Apply like you belong — because you do
When you do apply with a gap or two, don't apologize for it and don't hide it. Name the core fit plainly and, if it helps, nod once at the gap as something you're ready to close. Confidence here is just accuracy stated out loud.
"I bring [core skill 1] and [core skill 2], which I see are central to this role — I've used both to [one specific result]. I haven't worked in [nice-to-have] yet, but I pick up tools fast and would be glad to ramp up quickly."
Notice what that does: it leads with the core fit, shows impact rather than just activity, and treats the gap as a small, closable thing — not a confession. That's how a qualified person talks.
A quick gut-check before you skip a posting
- Do I meet the 2–4 core requirements? If yes, that's your green light.
- Are my "missing" items actually labelled preferred, bonus, an asset, or nice to have? Those are not blockers.
- Am I rejecting myself before the employer gets the chance? If so, let them do their job.

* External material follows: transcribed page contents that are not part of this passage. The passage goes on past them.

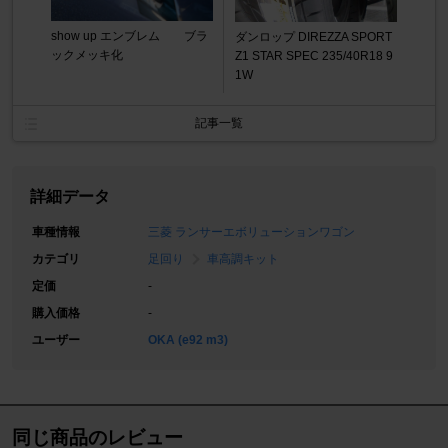
show up エンブレム ブラ
ダンロップ DIREZZA SPORT
ックメッキ化
Z1 STAR SPEC 235/40R18 9
1W
記事一覧
詳細データ
車種情報
三菱 ランサーエボリューションワゴン
カテゴリ
足回り
車高調キット
定価
-
購入価格
-
ユーザー
OKA (e92 m3)
同じ商品のレビュー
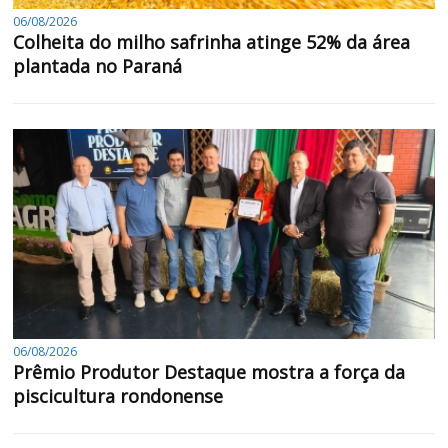
06/08/2026
Colheita do milho safrinha atinge 52% da área
plantada no Paraná
06/08/2026
Prêmio Produtor Destaque mostra a força da
piscicultura rondonense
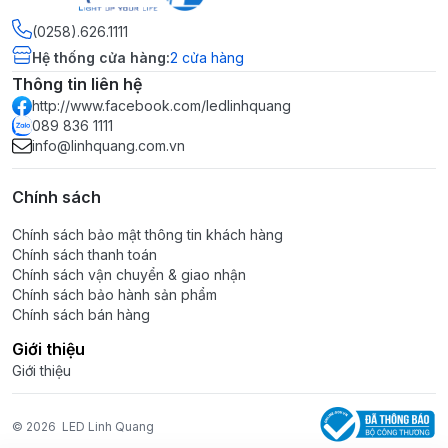
(0258).626.1111
• Bảo hành: 02 năm
Hệ thống cửa hàng
:
2
cửa hàng
Thông tin liên hệ
http://www.facebook.com/ledlinhquang
089 836 1111
info@linhquang.com.vn
Chính sách
Chính sách bảo mật thông tin khách hàng
Chính sách thanh toán
Chính sách vận chuyển & giao nhận
Chính sách bảo hành sản phẩm
Chính sách bán hàng
Giới thiệu
Giới thiệu
© 2026
LED Linh Quang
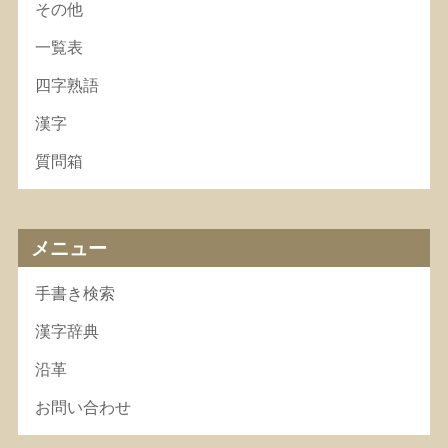
その他
一覧表
四字熟語
漢字
質問箱
メニュー
手書き検索
漢字辞典
沿革
お問い合わせ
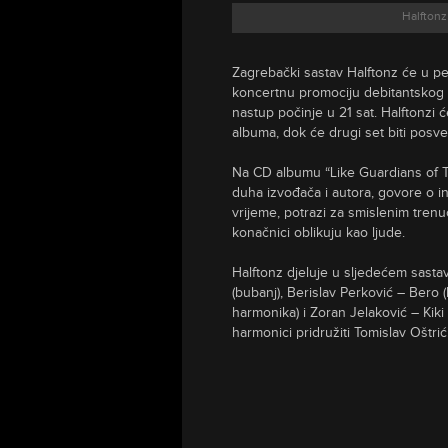
Halftonz 
Zagrebački sastav Halftonz će u pe
koncertnu promociju debitantskog a
nastup počinje u 21 sat. Halftonzi 
albuma, dok će drugi set biti posv
Na CD albumu “Like Guardians of Ti
duha izvođača i autora, govore o in
vrijeme, potrazi za smislenim trenuc
konačnici oblikuju kao ljude.
Halftonz djeluje u sljedećem sasta
(bubanj), Berislav Perković – Bero (
harmonika) i Zoran Jelaković – Kiki 
harmonici pridružiti Tomislav Oštrić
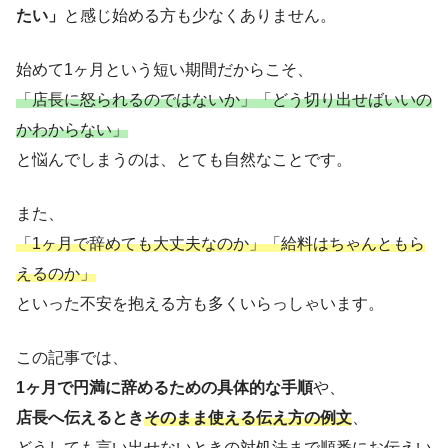
たい」
と感じ始める方も少なくありません。
始めて1ヶ月という短い期間だからこそ、
「店長に怒られるのではないか」「どう切り出せばいいの
かわからない」
と悩んでしまうのは、とても自然なことです。
また、
「1ヶ月で辞めても大丈夫なのか」「給料はちゃんともら
えるのか」
といった不安を抱える方も多くいらっしゃいます。
この記事では、
1ヶ月で円満に辞めるための具体的な手順
や、
店長へ伝えるとき
そのまま使える伝え方の例文
、
どうしても言い出せないときの対処法
まで順番にお伝えい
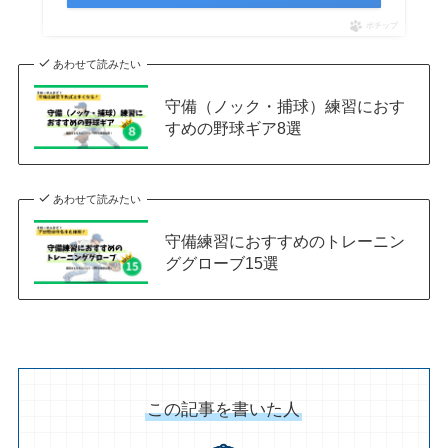
ポチップ
あわせて読みたい
守備（ノック・捕球）練習におす
すめの野球ギア8選
あわせて読みたい
守備練習におすすめのトレーニン
ググローブ15選
この記事を書いた人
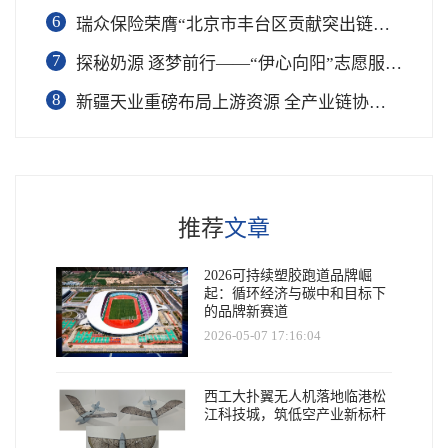
6
瑞众保险荣膺“北京市丰台区贡献突出链长单位”奖项
7
​探秘奶源 逐梦前行——“伊心向阳”志愿服务队开展幼儿园科普公益志愿活动
8
新疆天业重磅布局上游资源 全产业链协同再塑成长新动能
推荐
文章
2026可持续塑胶跑道品牌崛
起：循环经济与碳中和目标下
的品牌新赛道
2026-05-07 17:16:04
西工大扑翼无人机落地临港松
江科技城，筑低空产业新标杆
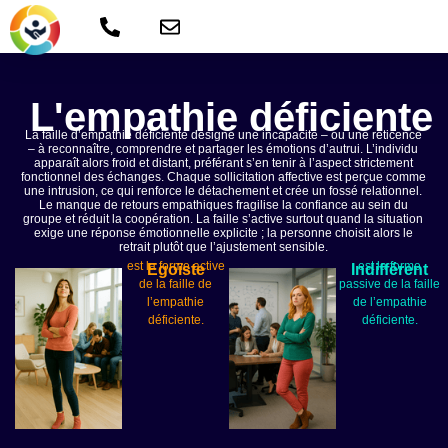
L'empathie déficiente
La faille d’empathie déficiente désigne une incapacité – ou une réticence
– à reconnaître, comprendre et partager les émotions d’autrui. L’individu
apparaît alors froid et distant, préférant s’en tenir à l’aspect strictement
fonctionnel des échanges. Chaque sollicitation affective est perçue comme
une intrusion, ce qui renforce le détachement et crée un fossé relationnel.
Le manque de retours empathiques fragilise la confiance au sein du
groupe et réduit la coopération. La faille s’active surtout quand la situation
exige une réponse émotionnelle explicite ; la personne choisit alors le
retrait plutôt que l’ajustement sensible.
est la forme active
est la forme
Egoïste
Indifférent
de la faille de
passive de la faille
l’empathie
de l’empathie
déficiente.
déficiente.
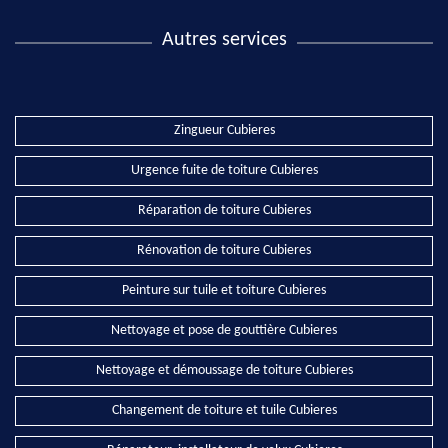
Autres services
Zingueur Cubieres
Urgence fuite de toiture Cubieres
Réparation de toiture Cubieres
Rénovation de toiture Cubieres
Peinture sur tuile et toiture Cubieres
Nettoyage et pose de gouttière Cubieres
Nettoyage et démoussage de toiture Cubieres
Changement de toiture et tuile Cubieres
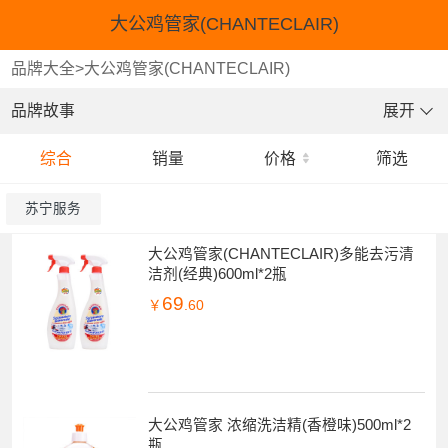
大公鸡管家(CHANTECLAIR)
品牌大全
>
大公鸡管家(CHANTECLAIR)
品牌故事
展开
综合
销量
价格
筛选
苏宁服务
大公鸡管家(CHANTECLAIR)多能去污清
洁剂(经典)600ml*2瓶
69
￥
.60
大公鸡管家 浓缩洗洁精(香橙味)500ml*2
瓶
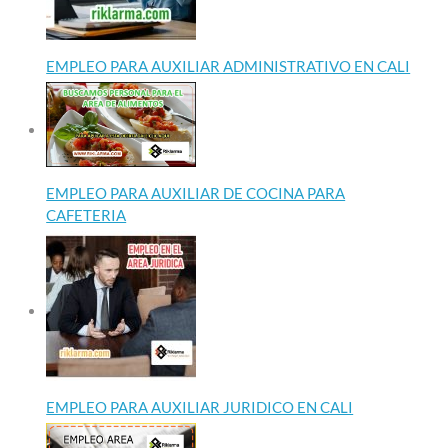
EMPLEO PARA AUXILIAR ADMINISTRATIVO EN CALI
EMPLEO PARA AUXILIAR DE COCINA PARA
CAFETERIA
EMPLEO PARA AUXILIAR JURIDICO EN CALI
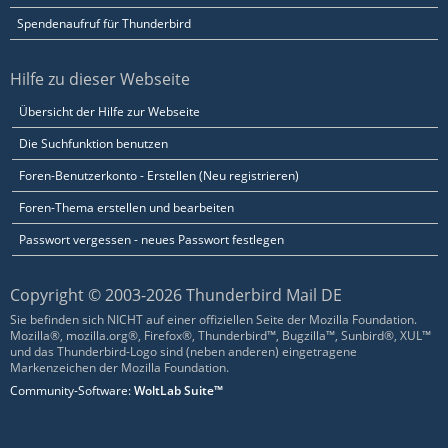
Spendenaufruf für Thunderbird
Hilfe zu dieser Webseite
Übersicht der Hilfe zur Webseite
Die Suchfunktion benutzen
Foren-Benutzerkonto - Erstellen (Neu registrieren)
Foren-Thema erstellen und bearbeiten
Passwort vergessen - neues Passwort festlegen
Copyright © 2003-2026 Thunderbird Mail DE
Sie befinden sich NICHT auf einer offiziellen Seite der Mozilla Foundation.
Mozilla®, mozilla.org®, Firefox®, Thunderbird™, Bugzilla™, Sunbird®, XUL™
und das Thunderbird-Logo sind (neben anderen) eingetragene
Markenzeichen der Mozilla Foundation.
Community-Software:
WoltLab Suite™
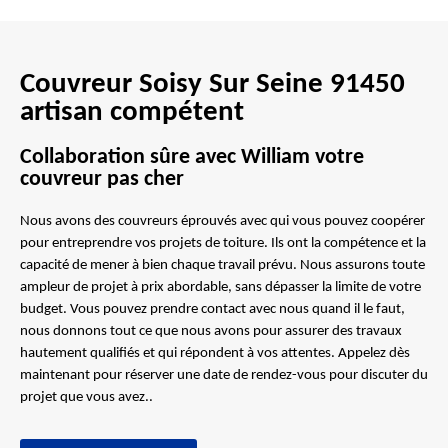
Couvreur Soisy Sur Seine 91450
artisan compétent
Collaboration sûre avec William votre
couvreur pas cher
Nous avons des couvreurs éprouvés avec qui vous pouvez coopérer
pour entreprendre vos projets de toiture. Ils ont la compétence et la
capacité de mener à bien chaque travail prévu. Nous assurons toute
ampleur de projet à prix abordable, sans dépasser la limite de votre
budget. Vous pouvez prendre contact avec nous quand il le faut,
nous donnons tout ce que nous avons pour assurer des travaux
hautement qualifiés et qui répondent à vos attentes. Appelez dès
maintenant pour réserver une date de rendez-vous pour discuter du
projet que vous avez..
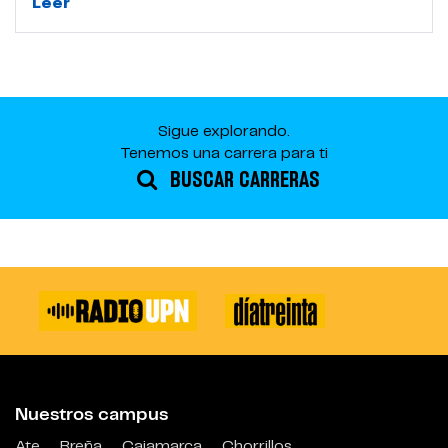
Leer
Sigue explorando.
Tenemos una carrera para ti
BUSCAR CARRERAS
Nuestros campus
Ate
Breña
Cajamarca
Chorrillos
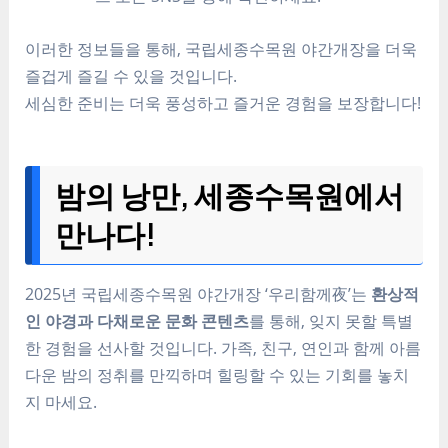
이러한 정보들을 통해, 국립세종수목원 야간개장을 더욱
즐겁게 즐길 수 있을 것입니다.
세심한 준비는 더욱 풍성하고 즐거운 경험을 보장합니다!
밤의 낭만, 세종수목원에서
만나다!
2025년 국립세종수목원 야간개장 ‘우리함께夜’는
환상적
인 야경과 다채로운 문화 콘텐츠
를 통해, 잊지 못할 특별
한 경험을 선사할 것입니다. 가족, 친구, 연인과 함께 아름
다운 밤의 정취를 만끽하며 힐링할 수 있는 기회를 놓치
지 마세요.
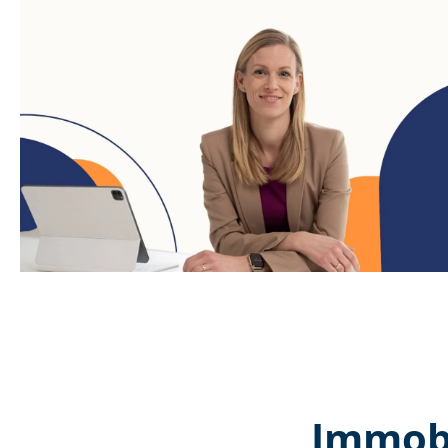
Immobi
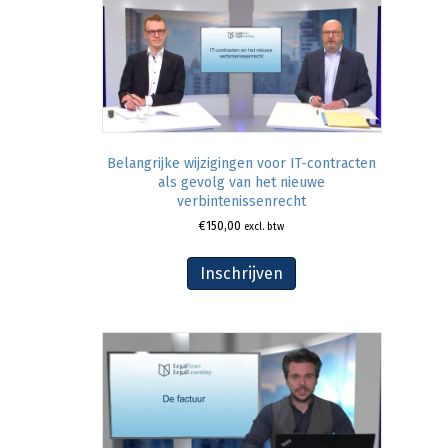
Belangrijke wijzigingen voor IT-contracten
als gevolg van het nieuwe
verbintenissenrecht
€
150,00
excl. btw
Inschrijven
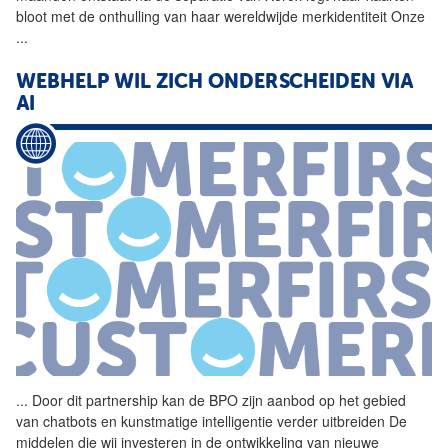
bloot met de onthulling van haar wereldwijde merkidentiteit Onze
...
WEBHELP WIL ZICH ONDERSCHEIDEN VIA
AI
...
Door dit partnership kan de
BPO
zijn aanbod op het gebied
van chatbots en kunstmatige intelligentie verder uitbreiden De
middelen die wij investeren in de ontwikkeling van nieuwe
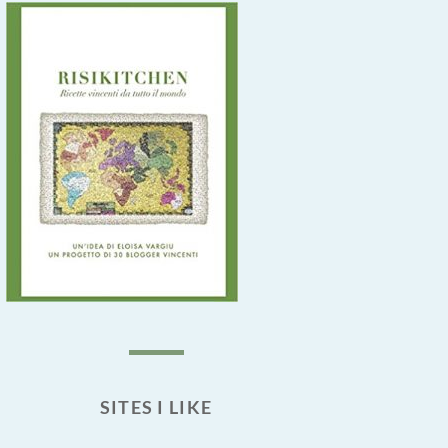
SITES I LIKE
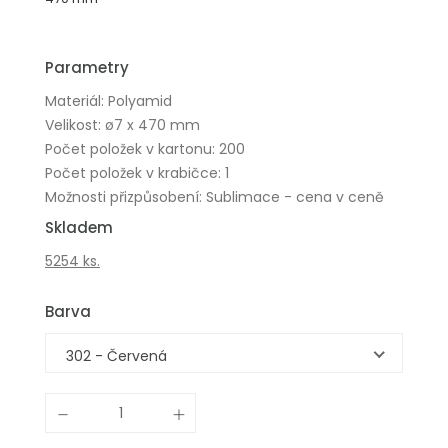
Parametry
Materiál: Polyamid
Velikost: ø7 x 470 mm
Počet položek v kartonu: 200
Počet položek v krabičce: 1
Možnosti přizpůsobení: Sublimace - cena v ceně
Skladem
5254 ks.
Barva
302 - Červená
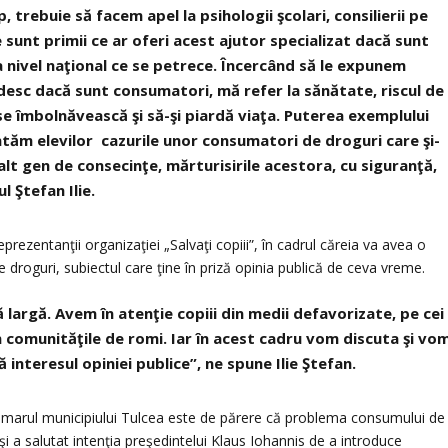
, trebuie să facem apel la psihologii şcolari, consilierii pe
 sunt primii ce ar oferi acest ajutor specializat dacă sunt
 nivel naţional ce se petrece. Încercând să le expunem
pândesc dacă sunt consumatori, mă refer la sănătate, riscul de
 se îmbolnăvească şi să-şi piardă viaţa. Puterea exemplului
tăm elevilor cazurile unor consumatori de droguri care şi-
alt gen de consecinţe, mărturisirile acestora, cu siguranţă,
 Ştefan Ilie.
eprezentanţii organizaţiei „Salvaţi copiii”, în cadrul căreia va avea o
 droguri, subiectul care ţine în priză opinia publică de ceva vreme.
largă. Avem în atenţie copiii din medii defavorizate, pe cei
n comunităţile de romi. Iar în acest cadru vom discuta şi vo
 interesul opiniei publice”, ne spune Ilie Ştefan.
 primarul municipiului Tulcea este de părere că problema consumului de
i a salutat intenţia preşedintelui Klaus Iohannis de a introduce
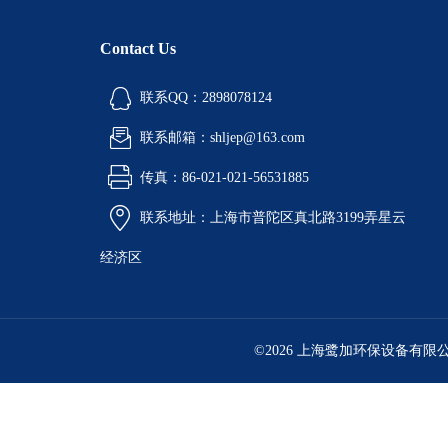
Contact Us
联系QQ：2898078124
联系邮箱：shljep@163.com
传真：86-021-021-56531885
联系地址：上海市普陀区真北路3199弄星云
经济区
©2026 上海鹭加环保设备有限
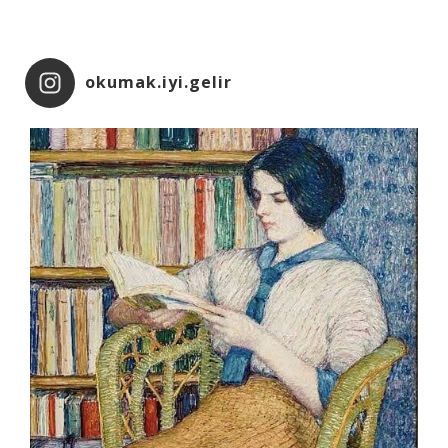
okumak.iyi.gelir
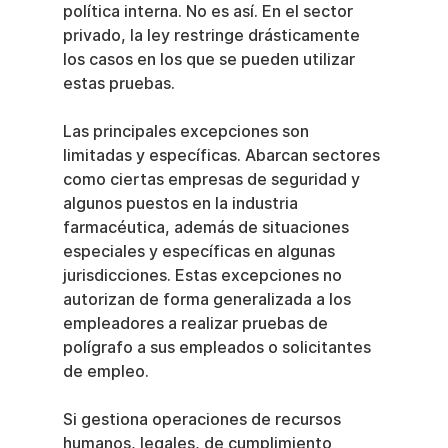
política interna. No es así. En el sector 
privado, la ley restringe drásticamente 
los casos en los que se pueden utilizar 
estas pruebas.
Las principales excepciones son 
limitadas y específicas. Abarcan sectores 
como ciertas empresas de seguridad y 
algunos puestos en la industria 
farmacéutica, además de situaciones 
especiales y específicas en algunas 
jurisdicciones. Estas excepciones no 
autorizan de forma generalizada a los 
empleadores a realizar pruebas de 
polígrafo a sus empleados o solicitantes 
de empleo.
Si gestiona operaciones de recursos 
humanos, legales, de cumplimiento 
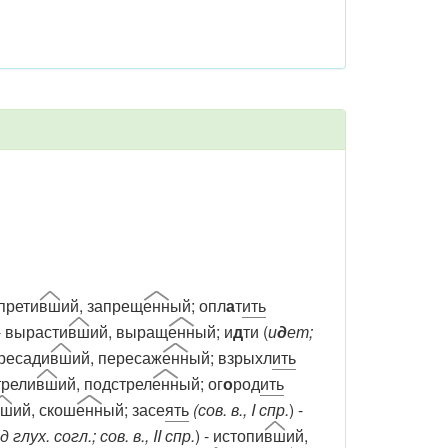
апрети
вш
ий, запрещ
енн
ый; опл
а
т
ить
 - вырасти
вш
ий, выращ
енн
ый; и
д
ти (
и
д
ет;
ересади
вш
ий, пересаж
енн
ый; взрыхл
ить
трели
вш
ий, подстрел
енн
ый; ог
о
род
ить
вш
ий, скош
енн
ый; засе
ять
(сов. в., I спр.
) -
 глух. согл.; сов. в., II спр.
) - истопи
вш
ий,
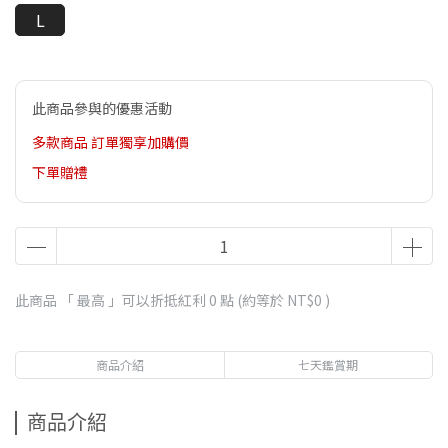
L
此商品參與的優惠活動
多款商品 訂單獨享加購價
下單贈禮
此商品 「 最高 」可以折抵紅利
0
點 (約等於
NT$0
)
商品介紹
七天鑑賞期
商品介紹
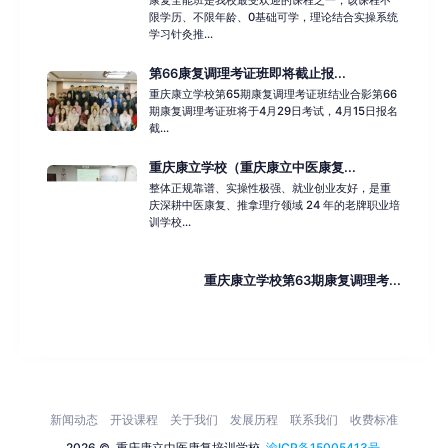
康复全能班是我校最受欢迎的课程之一，该课程不
限学历、不限年龄、0基础可学，理论结合实操系统
学习针灸推...
第66康复调理考证班即将截止报...
重庆康立学校第65期康复调理考证班结业合影第66
期康复调理考证班将于4月29日考试，4月15日报名
截...
重庆康立学校（重庆康立中医康复...
整体正规靠谱、实操性极强、就业创业友好，是重
庆深耕中医康复、推拿理疗领域 24 年的老牌职业培
训学校...
重庆康立学校第63期康复调理考...
新闻动态
开设课程
关于我们
发展历程
联系我们
收费标准
2026 ©
重庆康立中医康复培训学校
渝ICP备15005413号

If you want to sanity-check that a role and its pay are real and in range before you invest the time, Canada's Job Bank lists typical wages (X to Y for most roles) and required skills by occupation — a quick way to confirm you're genuinely in the ballpark.
Open that posting you bookmarked but talked yourself out of. Circle the 2–4 core requirements. If you meet them, apply today — gaps and all. "Core requirements met" is your green light, not a maybe.